Auch ohne ihren verletzten Torschützen Arie von Lent hat Eintracht Frankfurt den dritten Aufstiegsplatz weiter im Blick: Durch Tore von Du-Ri Cha, Jermaine Jones und Benjamin Köhler besiegten die Hessen die abstiegsbedrohte SpVgg Unterhaching mit 3:0 und liegen nach dem neunten Heimsieg in Serie nur zwei Punkte hinter dem Dritten München. Einen Rückschlag musste dagegen Alemannia Aachen nach drei Siegen in Serie hinnehmen: Die Rheinländer kamen bei Schlusslicht Rot-Weiß Oberhausen über ein mageres 0:0 nicht hinaus.

Bei den «Löwen» blühen nach dem Erfolg am Freitag beim Aufsteiger dagegen wieder die Aufstiegsträume. «Wir rackern, wir marschieren, und wir spielen mittlerweile richtig gut Fußball», jubelte Stürmer Paul Agostinho nach dem Sprung auf einen Aufstiegsplatz. «Ich bin mir sicher: Wir steigen auf!» Trainer Reiner Maurer, der am Montag seinen Vertrag verlängern wird, ist nach elf Spielen ohne Niederlage überzeugt: «Wir haben einen super Sprung nach oben gemacht.»

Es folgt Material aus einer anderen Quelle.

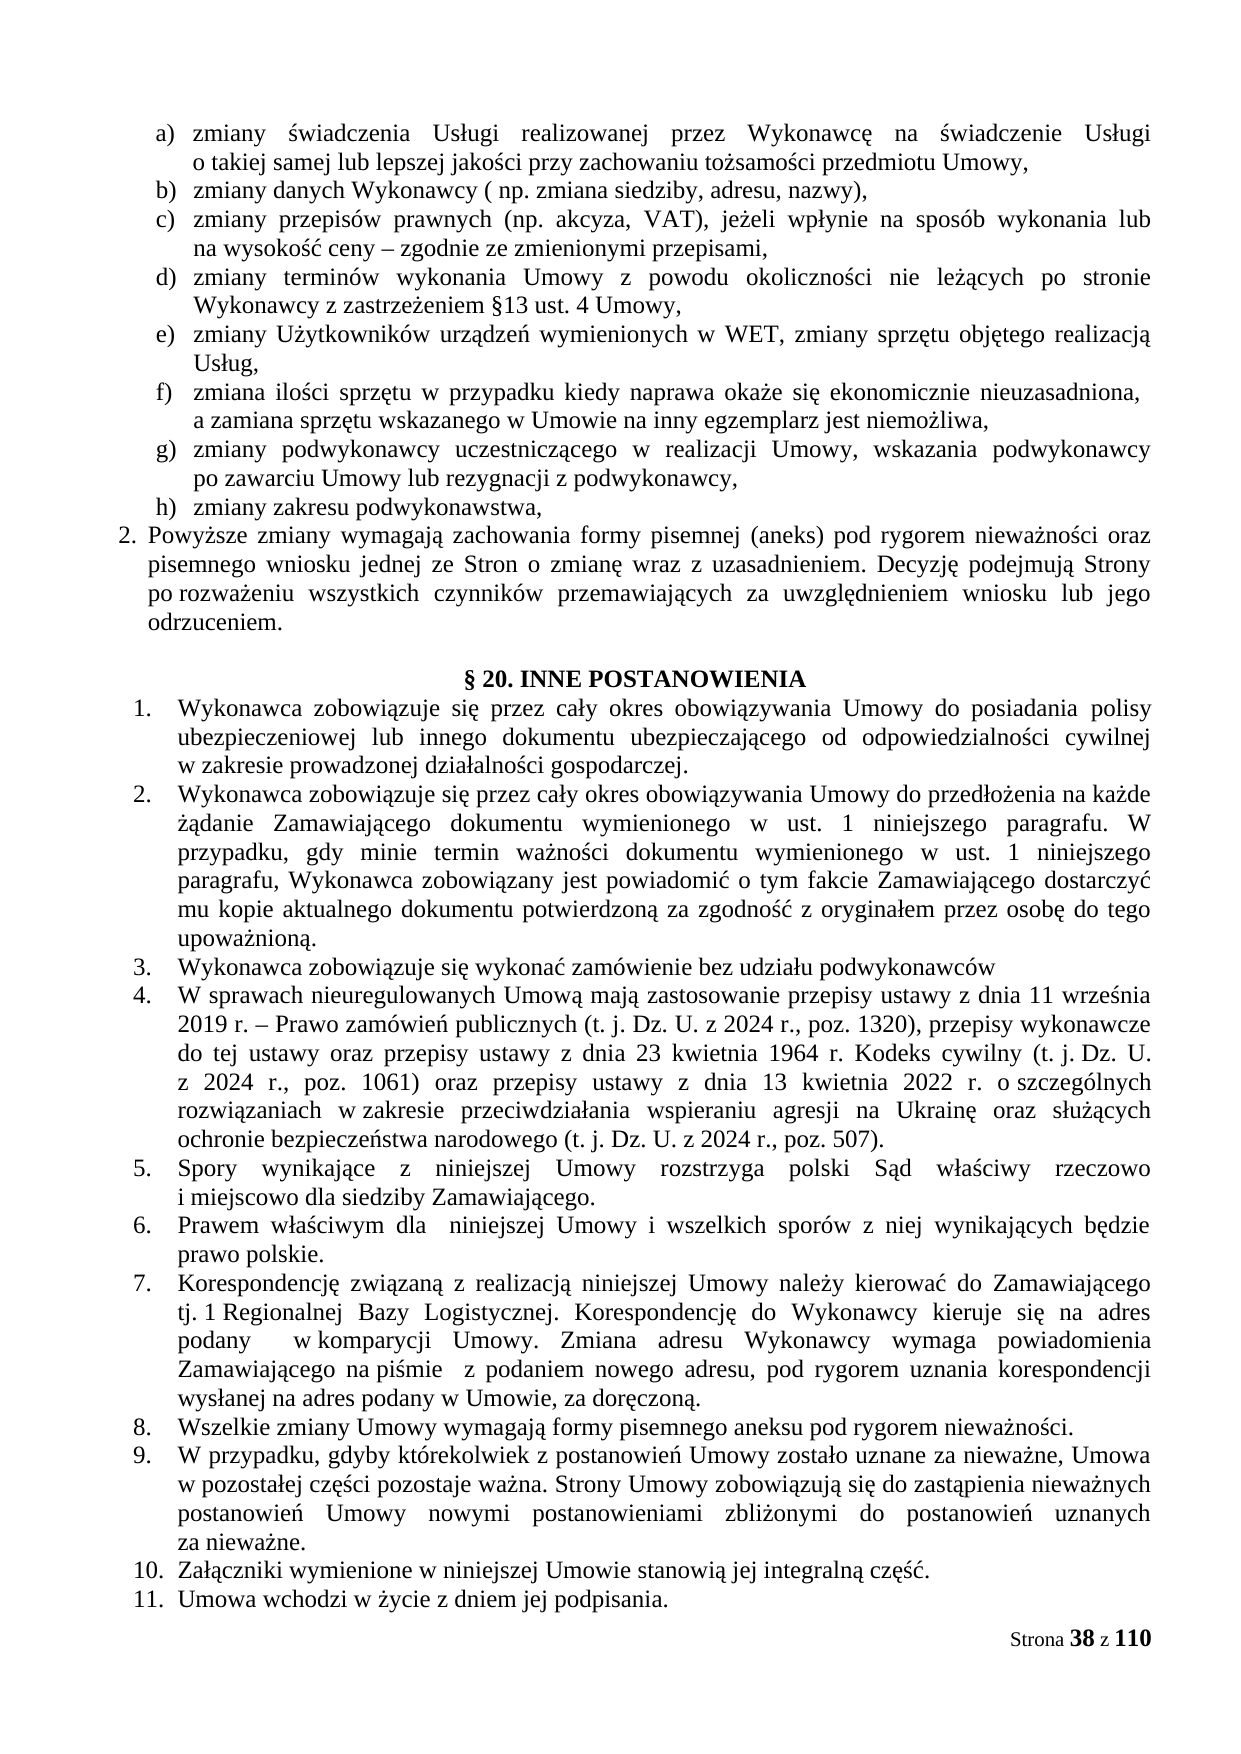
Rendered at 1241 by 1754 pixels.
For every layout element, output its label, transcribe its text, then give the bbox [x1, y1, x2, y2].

«Es ist mir egal, wer noch aufsteigt. Hauptsache, wir steigen auf», lässt sich Kölns Jung-Nationalspieler Lukas Podolski vor dem Gipfel gegen Fürth auch von der momentanen Schwäche der «Geißböcke» nicht beirren. Seit zwei Spielen sind die Kölner ohne Treffer, auch Top-Torjäger Podolski wartet im Liga-Alltag seit einem Monat auf ein Erfolgserlebnis. Dicke Luft herrscht beim Tabellenvierten: «So macht das keinen Spaß», schimpfte Trainer Benno Möhlmann nach dem 1:1 gegen Burghausen – und setzte Kapitän Petr Ruman ab. Mit Straftraining will der Coach doch noch den Weg ins Oberhaus ebnen. «Je mehr wir trainieren, desto weniger haben die Spieler Zeit zu denken.»

2:2 trennten sich Wacker Burghausen und Erzgebirge Aue: Andrzej Juskowiak brachte die Gäste (12.) in Front, Stefan Reisinger sorgte per Kopf (20.) für den Ausgleich. Tom Geißler besorgte kurz vor der Pause die Führung für die Oberbayern, doch Sebastian Helbig schaffte nach der Pause den Ausgleich. Im Kampf gegen den drohenden Abstieg kam der Karlsruher SC gegen den direkten Konkurrenten LR Ahlen über ein mageres 0:0 nicht hinaus. Bereits am Freitag hatte Aufsteiger Rot-Weiß Essen beim 0:0 in Saarbrücken einen wichtigen Punkt gegen den Abstieg einfahren können. Energie Cottbus verschaffte sich mit dem 2:1-Heimsieg gegen Eintracht Trier etwas Luft im Abstiegskampf.